New research, which examined data from 65,000 post-menopausal women between the ages of 54 and 86, found those with a history of gum disease were 14% more likely to develop cancer. Of these, one in three developed breast cancer while there was also a highly-increased risk of lung cancer, oesophageal, gall bladder and skin cancers.

Those who have healthy gums are also 70 percent less likely to develop Alzheimer’s disease than those who have suffered from gum disease over a long period of time.”


But it’s not just a one-way street. Being fit and healthy also improves your oral health!
“The health complications of being overweight, such as increased risk of heart disease, Type 2 diabetes and certain cancers, have long been reported. Health care professionals often urge patients to manage their weight and strive to get physical exercise each day to achieve and maintain overall health. And now, researchers have now uncovered another benefit of maintaining a fit lifestyle: healthy teeth and gums.

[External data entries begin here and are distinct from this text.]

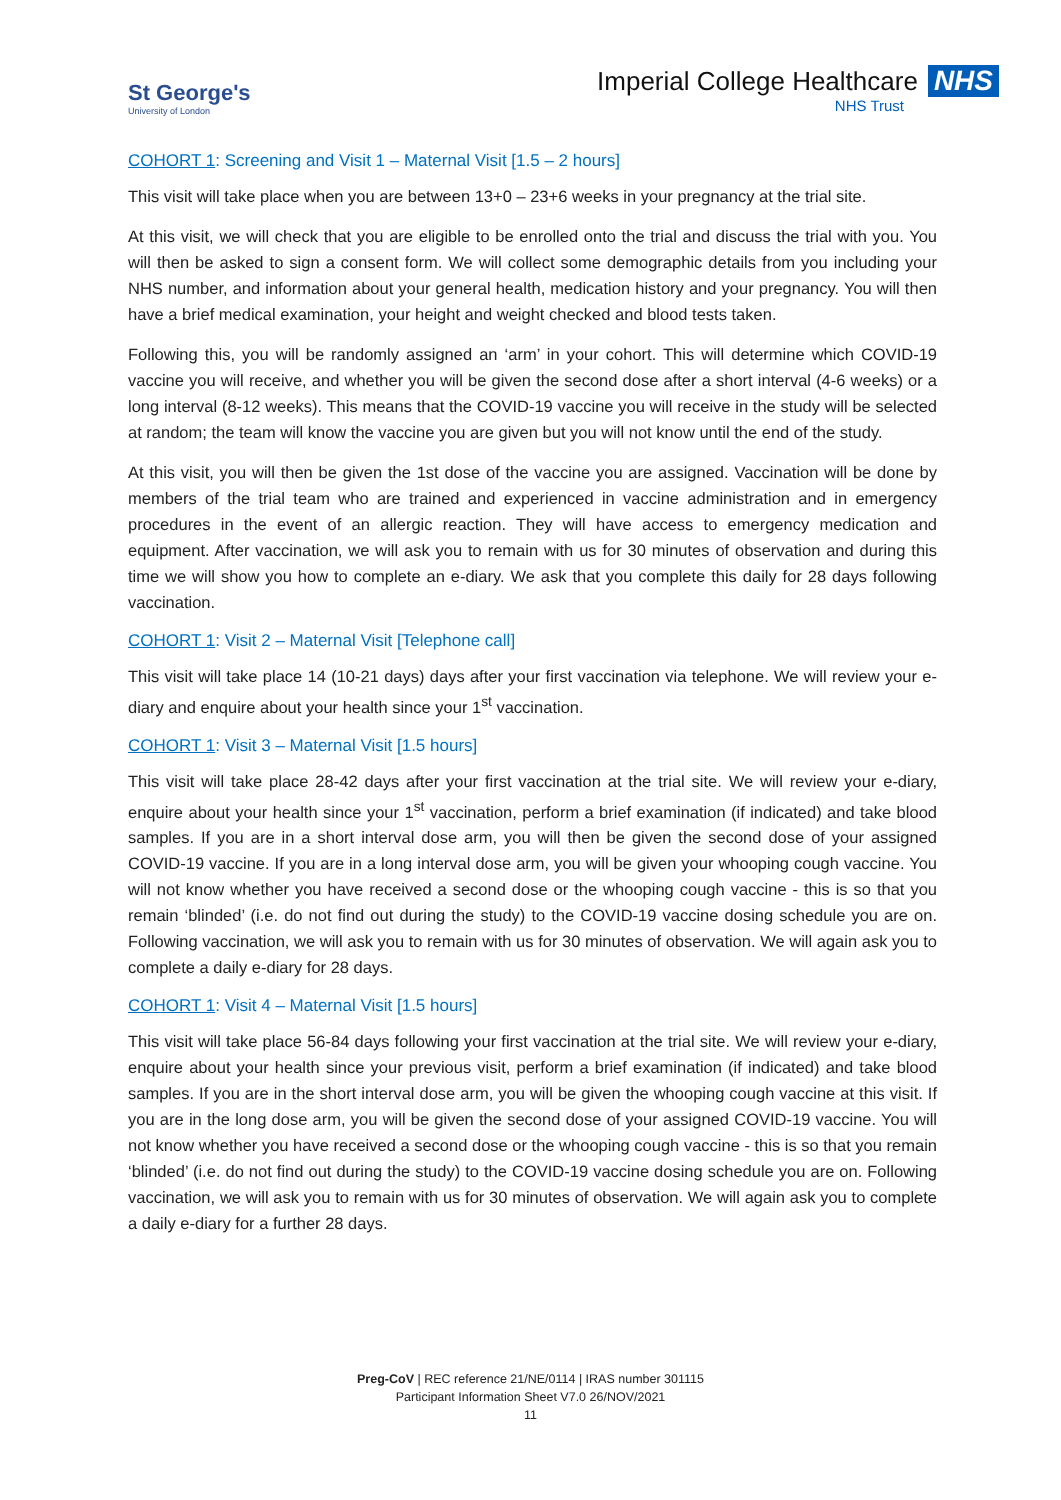St George's
University of London
Imperial College Healthcare NHS
NHS Trust
COHORT 1: Screening and Visit 1 – Maternal Visit [1.5 – 2 hours]
This visit will take place when you are between 13+0 – 23+6 weeks in your pregnancy at the trial site.
At this visit, we will check that you are eligible to be enrolled onto the trial and discuss the trial with you. You will then be asked to sign a consent form. We will collect some demographic details from you including your NHS number, and information about your general health, medication history and your pregnancy. You will then have a brief medical examination, your height and weight checked and blood tests taken.
Following this, you will be randomly assigned an ‘arm’ in your cohort. This will determine which COVID-19 vaccine you will receive, and whether you will be given the second dose after a short interval (4-6 weeks) or a long interval (8-12 weeks). This means that the COVID-19 vaccine you will receive in the study will be selected at random; the team will know the vaccine you are given but you will not know until the end of the study.
At this visit, you will then be given the 1st dose of the vaccine you are assigned. Vaccination will be done by members of the trial team who are trained and experienced in vaccine administration and in emergency procedures in the event of an allergic reaction. They will have access to emergency medication and equipment. After vaccination, we will ask you to remain with us for 30 minutes of observation and during this time we will show you how to complete an e-diary. We ask that you complete this daily for 28 days following vaccination.
COHORT 1: Visit 2 – Maternal Visit [Telephone call]
This visit will take place 14 (10-21 days) days after your first vaccination via telephone. We will review your e-diary and enquire about your health since your 1<sup>st</sup> vaccination.
COHORT 1: Visit 3 – Maternal Visit [1.5 hours]
This visit will take place 28-42 days after your first vaccination at the trial site. We will review your e-diary, enquire about your health since your 1<sup>st</sup> vaccination, perform a brief examination (if indicated) and take blood samples. If you are in a short interval dose arm, you will then be given the second dose of your assigned COVID-19 vaccine. If you are in a long interval dose arm, you will be given your whooping cough vaccine. You will not know whether you have received a second dose or the whooping cough vaccine - this is so that you remain ‘blinded’ (i.e. do not find out during the study) to the COVID-19 vaccine dosing schedule you are on. Following vaccination, we will ask you to remain with us for 30 minutes of observation. We will again ask you to complete a daily e-diary for 28 days.
COHORT 1: Visit 4 – Maternal Visit [1.5 hours]
This visit will take place 56-84 days following your first vaccination at the trial site. We will review your e-diary, enquire about your health since your previous visit, perform a brief examination (if indicated) and take blood samples. If you are in the short interval dose arm, you will be given the whooping cough vaccine at this visit. If you are in the long dose arm, you will be given the second dose of your assigned COVID-19 vaccine. You will not know whether you have received a second dose or the whooping cough vaccine - this is so that you remain ‘blinded’ (i.e. do not find out during the study) to the COVID-19 vaccine dosing schedule you are on. Following vaccination, we will ask you to remain with us for 30 minutes of observation. We will again ask you to complete a daily e-diary for a further 28 days.
Preg-CoV | REC reference 21/NE/0114 | IRAS number 301115
Participant Information Sheet V7.0 26/NOV/2021
11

In a study published in the August issue of the Journal of Periodontology, researchers found that subjects who maintained a healthy weight and had high levels of physical fitness had a lower incidence of severe periodontitis. Using body mass index (BMI) and percent body fat as a measure of weight control, and maximal oxygen consumption (VO2max) as a measure of physical fitness, researchers compared subjects’ weight and fitness variables with the results of a periodontal examination. Those with the lowest BMI and highest levels of fitness had significantly lower rates of severe periodontitis.”

So let’s wrap this up with a few mouth-focused tips to keep you moving towards your 2020 fitness goals!

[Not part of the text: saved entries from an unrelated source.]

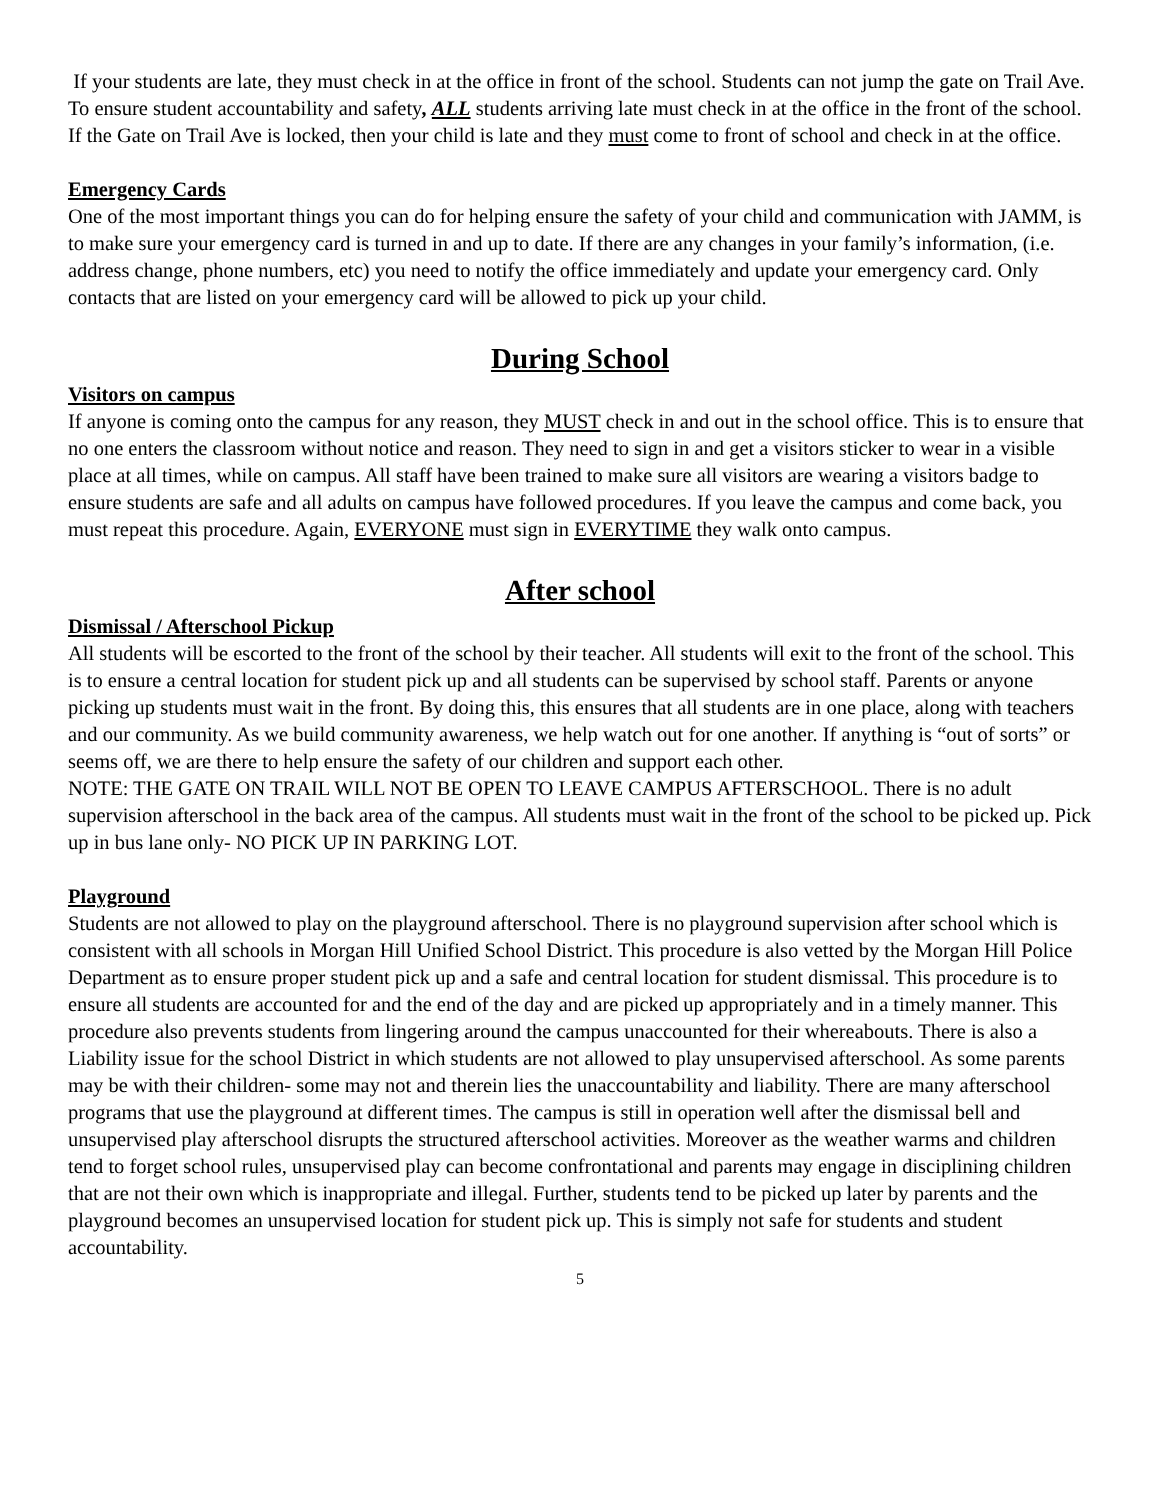If your students are late, they must check in at the office in front of the school. Students can not jump the gate on Trail Ave. To ensure student accountability and safety, ALL students arriving late must check in at the office in the front of the school. If the Gate on Trail Ave is locked, then your child is late and they must come to front of school and check in at the office.
Emergency Cards
One of the most important things you can do for helping ensure the safety of your child and communication with JAMM, is to make sure your emergency card is turned in and up to date. If there are any changes in your family’s information, (i.e. address change, phone numbers, etc) you need to notify the office immediately and update your emergency card. Only contacts that are listed on your emergency card will be allowed to pick up your child.
During School
Visitors on campus
If anyone is coming onto the campus for any reason, they MUST check in and out in the school office. This is to ensure that no one enters the classroom without notice and reason. They need to sign in and get a visitors sticker to wear in a visible place at all times, while on campus. All staff have been trained to make sure all visitors are wearing a visitors badge to ensure students are safe and all adults on campus have followed procedures. If you leave the campus and come back, you must repeat this procedure. Again, EVERYONE must sign in EVERYTIME they walk onto campus.
After school
Dismissal / Afterschool Pickup
All students will be escorted to the front of the school by their teacher. All students will exit to the front of the school. This is to ensure a central location for student pick up and all students can be supervised by school staff. Parents or anyone picking up students must wait in the front. By doing this, this ensures that all students are in one place, along with teachers and our community. As we build community awareness, we help watch out for one another. If anything is “out of sorts” or seems off, we are there to help ensure the safety of our children and support each other.
NOTE: THE GATE ON TRAIL WILL NOT BE OPEN TO LEAVE CAMPUS AFTERSCHOOL. There is no adult supervision afterschool in the back area of the campus. All students must wait in the front of the school to be picked up. Pick up in bus lane only- NO PICK UP IN PARKING LOT.
Playground
Students are not allowed to play on the playground afterschool. There is no playground supervision after school which is consistent with all schools in Morgan Hill Unified School District. This procedure is also vetted by the Morgan Hill Police Department as to ensure proper student pick up and a safe and central location for student dismissal. This procedure is to ensure all students are accounted for and the end of the day and are picked up appropriately and in a timely manner. This procedure also prevents students from lingering around the campus unaccounted for their whereabouts. There is also a Liability issue for the school District in which students are not allowed to play unsupervised afterschool. As some parents may be with their children- some may not and therein lies the unaccountability and liability. There are many afterschool programs that use the playground at different times. The campus is still in operation well after the dismissal bell and unsupervised play afterschool disrupts the structured afterschool activities. Moreover as the weather warms and children tend to forget school rules, unsupervised play can become confrontational and parents may engage in disciplining children that are not their own which is inappropriate and illegal. Further, students tend to be picked up later by parents and the playground becomes an unsupervised location for student pick up. This is simply not safe for students and student accountability.
5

1. Chew your food! Proper digestion starts by mechanically breaking food down into a mushy paste in your mouth. This mixes saliva throughout the food and makes it easier for chemical digestion in the stomach to occur properly. No more swallowing chunks of steak. Slow down, chew your food, sip water as you eat and not only will you digest food better but you’ll also have improved taste, satiety and satisfaction. All of this leads to eating less food but still feeling satisfied!

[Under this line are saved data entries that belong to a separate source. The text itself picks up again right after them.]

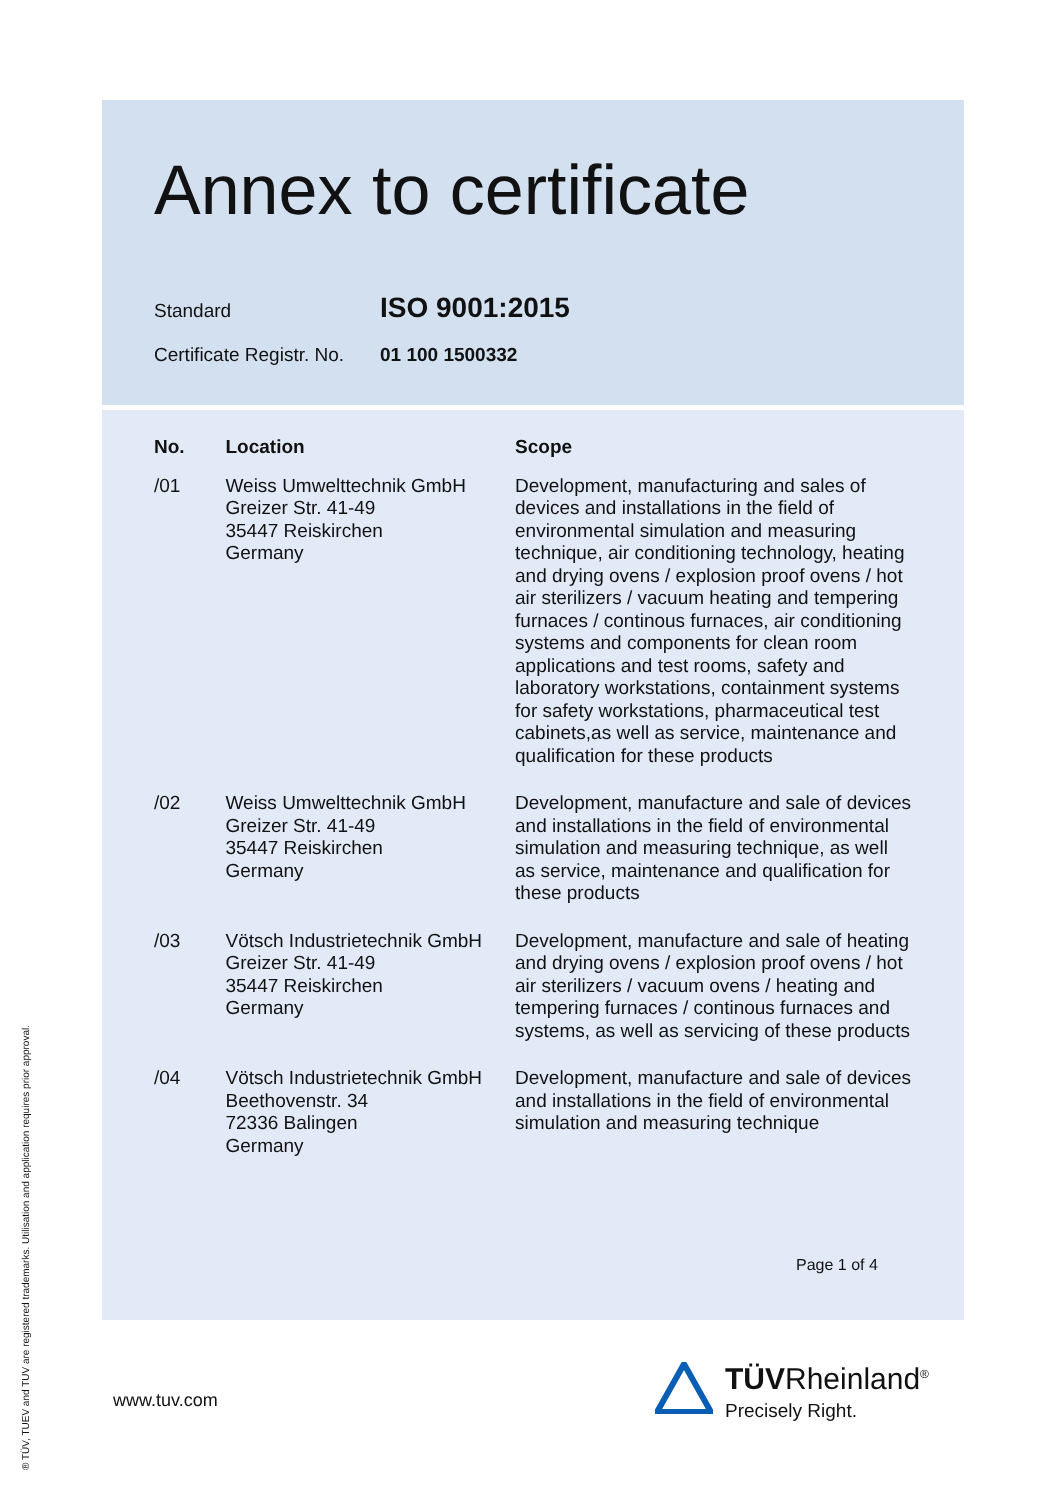Annex to certificate
Standard
ISO 9001:2015
Certificate Registr. No.
01 100 1500332
| No. | Location | Scope |
| --- | --- | --- |
| /01 | Weiss Umwelttechnik GmbH Greizer Str. 41-49 35447 Reiskirchen Germany | Development, manufacturing and sales of devices and installations in the field of environmental simulation and measuring technique, air conditioning technology, heating and drying ovens / explosion proof ovens / hot air sterilizers / vacuum heating and tempering furnaces / continous furnaces, air conditioning systems and components for clean room applications and test rooms, safety and laboratory workstations, containment systems for safety workstations, pharmaceutical test cabinets,as well as service, maintenance and qualification for these products |
| /02 | Weiss Umwelttechnik GmbH Greizer Str. 41-49 35447 Reiskirchen Germany | Development, manufacture and sale of devices and installations in the field of environmental simulation and measuring technique, as well as service, maintenance and qualification for these products |
| /03 | Vötsch Industrietechnik GmbH Greizer Str. 41-49 35447 Reiskirchen Germany | Development, manufacture and sale of heating and drying ovens / explosion proof ovens / hot air sterilizers / vacuum ovens / heating and tempering furnaces / continous furnaces and systems, as well as servicing of these products |
| /04 | Vötsch Industrietechnik GmbH Beethovenstr. 34 72336 Balingen Germany | Development, manufacture and sale of devices and installations in the field of environmental simulation and measuring technique |
Page 1 of 4
www.tuv.com
TÜVRheinland<sup>®</sup>
Precisely Right.
® TÜV, TUEV and TUV are registered trademarks. Utilisation and application requires prior approval.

2. Brush at least twice a day and floss daily. Food that gets stuck and left behind turns into plaque. The plaque is so sticky that it keeps the acids in contact with your teeth, in time breaking down the enamel and leading to tooth decay. Plaque buildup can also lead to gum disease – first gingivitis, the tender and swollen gums that sometimes bleed. If your gums bleed a bit when you floss that’s a big red flag that gum disease is imminent! I’ve noticed big improvements since switching to an electric toothbrush and not brushing my teeth like I’m trying to scrub gum off the bottom of my shoe!
3. Reduce/limit acidic foods. Not only do these foods break down tooth enamel but a lot of the foods highest on the acidic scale aren’t all that good for you anyway! My dentist gave me a list of sports drinks, fruit juices, sodas and common foods and beverages that are high in acidity. Here’s a sample:
Sports Drinks: Gatorade, Powerade, Vitamin Water, Monster, NOS, 5-Hour Energy, Red Bull, Rockstar, Amp
Juices: ok there were a ton. Here are the minimally erosive options: Tomato juice, orange juice with calcium, V8 vegetable juices
Sodas: again, a lot of them are highly acidic. But A&W Root Beer and Canada Dry Club Soda has better scores (you’re welcome!)
Common Foods & Beverages: ciders, beer, wine, apples, grapes, citrus fruits, vinegar, mustard, cranberry sauce & effervescent Vitamin C tablets!
TIPS: whitening toothpaste is highly abrasive so it’s not the best choice, especially if your enamel is already starting to wear thin. Bleach strips are actually ok but don’t brush your teeth right after using them. Wait at least 30 minutes.
And if you HAVE to drink something acidic, dentists recommend using a straw to minimize contact with your teeth (maybe a metal one to save the turtles!)